PKK ile bağlantılı görüntü veren Türk Tabipler Birliği’nin ‘doktorları temsil etme’ görüntüsüne açıklık getirerek başlamak istiyorum.

Türkiye’deki hekimlerin büyük çoğunluğu TTB üyesi değil. Toplam üye sayısı 100 bin civarı. Kamu dışında çalışan hekimlerin kanunen TTB’ye üye olma zorunluluğu var. Bu 100 bin üyenin en az 80 bini de bu zorunluluk nedeniyle TBB’nin doğal üyesi. Kamuda ise yaklaşık 160 bin hekim var ve çok az kısmı TTB üyesi. Yani ülkemizdeki hekimlerin yüzde 90’ı değil de yaklaşık yüzde 40’ı Türk Tabipler Birliği’ne üye.

Peki nasıl oluyor da TTB tüm doktorlar adına hareket ediyor? Hiçbir üyesine sormadan, danışmadan PKK ve DHKP-C’nin sözcülüğünü yapabiliyor. Görüştüğüm doktorlar da en fazla bu görüntüden dert yandı.

Zorunlu üye olan hekimler, TTB ile anılmak istenmediği için illerdeki oda seçimlerinde oy kullanmaya gitmiyorlarmış. Haliyle mevcut zihniyetin karşısına rakip çıkmadığı için de PKK yanlısı zihniyet TTB’ye hâkim. Bir örnek verelim hemen. Geçtiğimiz yıl İstanbul Tabip Odası seçimlerine, mevcut yönetime karşı olan bir oluşum da girmiş. İstanbul Tabip Odası’nın (İTO) yaklaşık 30 bin üyesi var. Seçimlerde 5 bin 700 doktor oy kullanmış. Kazananı ise sandığa giden doktorların sadece yüzde 10’u belirlemiş. Yeri gelmişken not düşeyim; 17 Nisan 2022’de İstanbul Tabip Odası seçimleri var. Bu seçime de ancak en son 31 Mart tarihine kadar üye olan hekimler katılabilecekler. Yani ‘TTB bizi temsil etmiyor’ diyen doktorların 17 Nisan’da sandığa gidip irade beyan etmeleri gerekiyor. Ortaya çıkan tablo çok net: Şu anki TTB yönetimi, hekimlerin yüzde 95’inin oyunu almadan, tasvip edilmeden onlar adına ahkam kesip HDP ve PKK’nın sözcülüğünü yapıyor.

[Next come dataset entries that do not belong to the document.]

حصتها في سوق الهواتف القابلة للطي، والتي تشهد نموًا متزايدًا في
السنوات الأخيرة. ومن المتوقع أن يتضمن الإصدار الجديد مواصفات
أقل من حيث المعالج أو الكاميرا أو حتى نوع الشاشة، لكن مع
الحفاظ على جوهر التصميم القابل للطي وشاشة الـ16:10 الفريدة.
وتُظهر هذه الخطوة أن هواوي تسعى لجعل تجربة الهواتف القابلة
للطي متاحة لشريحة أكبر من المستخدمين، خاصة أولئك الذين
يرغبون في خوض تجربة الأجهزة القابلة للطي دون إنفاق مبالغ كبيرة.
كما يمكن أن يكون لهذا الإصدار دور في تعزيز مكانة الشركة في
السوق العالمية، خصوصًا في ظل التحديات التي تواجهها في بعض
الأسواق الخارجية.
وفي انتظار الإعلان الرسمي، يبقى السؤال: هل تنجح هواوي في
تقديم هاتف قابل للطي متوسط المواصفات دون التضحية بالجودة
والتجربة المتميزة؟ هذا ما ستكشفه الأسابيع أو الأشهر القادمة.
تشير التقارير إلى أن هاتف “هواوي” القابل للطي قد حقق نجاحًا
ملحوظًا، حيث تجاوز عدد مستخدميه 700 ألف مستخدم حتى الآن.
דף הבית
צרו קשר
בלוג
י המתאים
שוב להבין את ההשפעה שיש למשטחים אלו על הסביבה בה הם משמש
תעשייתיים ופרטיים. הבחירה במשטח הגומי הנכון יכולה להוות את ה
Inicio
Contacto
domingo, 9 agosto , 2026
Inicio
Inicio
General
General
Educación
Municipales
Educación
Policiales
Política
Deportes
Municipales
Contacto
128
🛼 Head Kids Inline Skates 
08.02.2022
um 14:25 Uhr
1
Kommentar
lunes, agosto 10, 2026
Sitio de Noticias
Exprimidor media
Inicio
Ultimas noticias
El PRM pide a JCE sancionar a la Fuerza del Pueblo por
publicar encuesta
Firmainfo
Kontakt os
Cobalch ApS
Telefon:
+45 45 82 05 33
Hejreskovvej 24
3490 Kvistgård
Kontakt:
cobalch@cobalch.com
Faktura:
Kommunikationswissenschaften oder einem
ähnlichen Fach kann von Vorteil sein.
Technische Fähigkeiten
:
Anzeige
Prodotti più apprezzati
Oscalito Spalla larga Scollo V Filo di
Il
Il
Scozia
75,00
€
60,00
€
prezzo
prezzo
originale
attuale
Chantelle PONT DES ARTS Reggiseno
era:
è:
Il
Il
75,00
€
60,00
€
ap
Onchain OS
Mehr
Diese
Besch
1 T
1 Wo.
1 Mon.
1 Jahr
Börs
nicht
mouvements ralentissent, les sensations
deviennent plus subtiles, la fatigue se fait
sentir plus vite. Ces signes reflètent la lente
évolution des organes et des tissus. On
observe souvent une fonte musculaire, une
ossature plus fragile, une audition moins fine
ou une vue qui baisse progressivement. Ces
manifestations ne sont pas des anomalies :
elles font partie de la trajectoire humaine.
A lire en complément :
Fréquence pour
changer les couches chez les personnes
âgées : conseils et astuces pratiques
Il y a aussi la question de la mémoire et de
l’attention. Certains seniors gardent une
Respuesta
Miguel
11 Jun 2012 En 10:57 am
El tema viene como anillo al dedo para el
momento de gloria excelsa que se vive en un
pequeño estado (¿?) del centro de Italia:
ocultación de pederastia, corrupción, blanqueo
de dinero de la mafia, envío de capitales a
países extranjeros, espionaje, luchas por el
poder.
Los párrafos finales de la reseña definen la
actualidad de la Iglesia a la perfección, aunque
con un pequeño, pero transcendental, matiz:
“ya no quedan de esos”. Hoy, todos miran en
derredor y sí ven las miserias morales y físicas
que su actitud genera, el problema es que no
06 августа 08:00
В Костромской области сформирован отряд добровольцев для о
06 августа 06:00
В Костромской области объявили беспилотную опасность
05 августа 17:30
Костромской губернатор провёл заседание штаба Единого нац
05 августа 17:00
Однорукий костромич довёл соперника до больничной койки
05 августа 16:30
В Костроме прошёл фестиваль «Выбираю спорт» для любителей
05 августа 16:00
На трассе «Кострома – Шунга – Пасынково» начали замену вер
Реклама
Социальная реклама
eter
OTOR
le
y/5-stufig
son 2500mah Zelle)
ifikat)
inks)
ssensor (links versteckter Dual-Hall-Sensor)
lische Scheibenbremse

Odalar önemli, çünkü İstanbul, Ankara ve İzmir’e hâkim olan oluşumlar TTB’nin yönetimini de belirliyor. Mevcut TTB’ye karşı Anadolu’dan yayılan bir muhalefet dalgası var. Lakin İstanbul ve Ankara tabip odaları alınmadığı müddetçe TTB yönetiminde söz sahibi olmaları mümkün değil. Hekimlerin TTB’den uzaklaşarak değil aksine işin içine girerek birlik olmalarından başka bir yolu görünmüyor. Bunu da son zamanlarda kurulan hekim sendikaları gerçekleştirmeye başlamış. Üç ayrı hekim sendikasına 3 ay gibi çok kısa sürede 30 binin üzerinde yeni üye başvurusu olmuş. Bunun birçok sebebi var. TTB’nin sadece siyasi duruşuyla doktorları kamuoyunda mağdur etmiyor. TTB’nin doktorların hak arayışlarını da sabote ettiği serzenişine de kulak vermeli.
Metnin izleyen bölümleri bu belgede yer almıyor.